- Church: Roman Catholic Church
- Diocese: Pinar del Río
- See: Pinar del Río
- Appointed: 5 June 2019
- Installed: 13 July 2019
- Predecessor: Jorge Enrique Serpa Pérez
- Other post: Secretary General of the Cuban Episcopal Conference (2013-)
- Previous posts: Titular Bishop of Passo Corese (2005-19) Auxiliary Bishop of La Habana (2005-19)

Orders
- Ordination: 26 December 1976
- Consecration: 14 January 2006 by Jaime Lucas Ortega y Alamino

Personal details
- Born: Juan de Dios Hernández Ruiz 14 November 1948 (age 77) Holguín, Cuba
- Alma mater: Pontifical Gregorian University
- Motto: Que él crezca

= Juan de Dios Hernández-Ruiz =

Cuban Roman Catholic bishop (born 1948)

Juan de Dios Hernández-Ruiz, S.J. (born November 14, 1948, in Holguín, Cuba) is a Cuban Roman Catholic bishop, currently serving as the Bishop of Pinar del Río since his appointment by Pope Francis on June 5, 2019. He previously served as the Titular Bishop of Passo Corese and Auxiliary Bishop of the Archdiocese of Havana.

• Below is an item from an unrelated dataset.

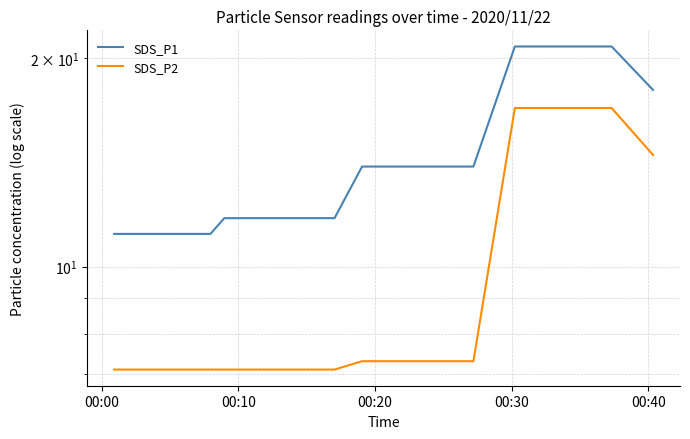

Is it true that SDS_P2 equals 4.3 at 6?

False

He studied at the Seminary of Santiago de Cuba. He was then transferred to the Seminario Mayor Interdiocesano de San Cristóbal de La Habana, where he studied philosophy and theology. He continued his studies in Rome at the Pontifical Gregorian University. In 1974 entered the Society of Jesus. He was ordained a Jesuit priest on December 26, 1976. From 1980 to 1986 he was assigned as a priest to in Santiago de Cuba and Cienfuegos. He again went to Rome for more studies and returned to Cuba assigned to the Archdiocese of Havana.

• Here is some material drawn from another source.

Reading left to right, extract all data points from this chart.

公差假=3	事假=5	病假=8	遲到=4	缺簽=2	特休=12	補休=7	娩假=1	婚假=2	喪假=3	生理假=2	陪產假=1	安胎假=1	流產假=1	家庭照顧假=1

He was appointed Titular Bishop of Passo Corese and Auxiliary Bishop of the Archdiocese of Havana on December 3, 2005, and was consecrated a bishop on January 14, 2006, at the Cathedral of Havana by Jaime Lucas Ortega y Alamino, Cardinal Archbishop of Havana assisted by Mons. Emilio Aranguren-Echevarria, Bishop of Diocese of Holguín and Mons. Hector Luis Lucas Pena-Gomez Bishop Emeritus of Holguín.